This letter is in response to allegations that Bohol Boxing Stable, as owned and managed by me, has treated Filipino boxers under my care inhumanely and unfairly. The boxers in my care are like family to me, my wife and children. They eat the food we eat, go to church with us on Sundays, sleep in their individual (cushioned) bed bunks and come to social gatherings with my family and friends.
But like many young Filipinos from poorer families, the boxers have a habit of asking things such as favours from people they meet. Some ask for jobs or money, despite knowing their ‘Sports Visas’ do not allow them to work outside boxing. This is often interpreted by many of our kababayans to mean the boxers are in dire straights and in grave need of life’s essentials and some luxuries.

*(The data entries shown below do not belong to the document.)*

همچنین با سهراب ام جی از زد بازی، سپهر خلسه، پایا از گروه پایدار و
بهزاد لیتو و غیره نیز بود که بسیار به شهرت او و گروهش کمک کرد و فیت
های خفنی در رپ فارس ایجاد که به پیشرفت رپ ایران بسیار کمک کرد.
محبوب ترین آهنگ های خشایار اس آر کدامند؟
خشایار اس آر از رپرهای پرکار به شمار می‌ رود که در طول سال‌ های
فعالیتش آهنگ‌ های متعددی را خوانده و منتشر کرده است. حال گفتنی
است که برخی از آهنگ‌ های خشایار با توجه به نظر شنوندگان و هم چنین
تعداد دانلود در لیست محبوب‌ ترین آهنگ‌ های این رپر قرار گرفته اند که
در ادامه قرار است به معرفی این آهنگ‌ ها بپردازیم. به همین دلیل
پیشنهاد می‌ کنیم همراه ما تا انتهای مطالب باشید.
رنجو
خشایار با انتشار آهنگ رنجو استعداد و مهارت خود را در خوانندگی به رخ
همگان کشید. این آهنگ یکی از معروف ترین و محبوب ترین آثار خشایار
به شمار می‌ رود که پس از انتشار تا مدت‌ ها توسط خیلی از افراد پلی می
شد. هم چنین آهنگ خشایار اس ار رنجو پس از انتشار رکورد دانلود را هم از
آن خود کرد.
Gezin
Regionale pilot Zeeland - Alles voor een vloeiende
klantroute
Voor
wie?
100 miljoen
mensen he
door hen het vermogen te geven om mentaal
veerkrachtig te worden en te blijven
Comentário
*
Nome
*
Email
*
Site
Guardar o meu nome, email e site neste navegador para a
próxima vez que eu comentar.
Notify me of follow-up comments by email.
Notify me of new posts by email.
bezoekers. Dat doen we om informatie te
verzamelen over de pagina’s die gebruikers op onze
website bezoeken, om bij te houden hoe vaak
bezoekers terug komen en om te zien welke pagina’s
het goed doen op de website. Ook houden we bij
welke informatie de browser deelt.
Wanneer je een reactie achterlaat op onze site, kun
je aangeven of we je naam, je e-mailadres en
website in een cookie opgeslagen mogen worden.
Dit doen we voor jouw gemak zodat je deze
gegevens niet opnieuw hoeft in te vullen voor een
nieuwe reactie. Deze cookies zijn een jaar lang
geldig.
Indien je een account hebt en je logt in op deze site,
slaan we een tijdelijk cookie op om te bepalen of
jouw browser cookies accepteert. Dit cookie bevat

The fact is that the boxers that I bring to Australia are already fortunate to have been chosen and helped financially to come and earn money in Australian dollars plying their trade.
A few of them have been able to purchase decent homes in the Philippines after only one or two years here. One has bought a sari-sari store back home, and another has a small money-lending business. All of them have been able to send money to their loved ones at home on a more or less regular basis. Had they stayed in the Philippines, most of these boxers would have simply gone on to retire without a penny.
My stable has been careful to match the boxers with suitable opponents, and thank God none of them have been seriously hurt. Two of them, Ranee Ganoy and Roberto Oyan, have done us Filipinos proud by winning boxing championships.
What has been unfortunate over many years is that rival boxing trainers and promoters lure these boxers with offers of bigger purses and better conditions. But the fact that many of them opt to return after learning they had been duped means my stable has been doing things right by them.
The subject of the late boxer Roberto Ruiz has been brought up. No one has bothered to find out that Roberto had begged to return to my stable after a life spent labouring illegally and doing drugs. I had to refuse him because Roberto had become an illegal immigrant. That he took his own life must be a heavy burden on the consciences of the people who lured Roberto from my stable with glowing promises, only to let him down later.
My humble advice to our kababayans in Australia is to regard our transient boxers with dignity instead of denigrating them. And if our kababayans wish to help them, I suggest that they please come and pay to watch them do what they came to Australia to do: Fight and earn a living for their families and their futures.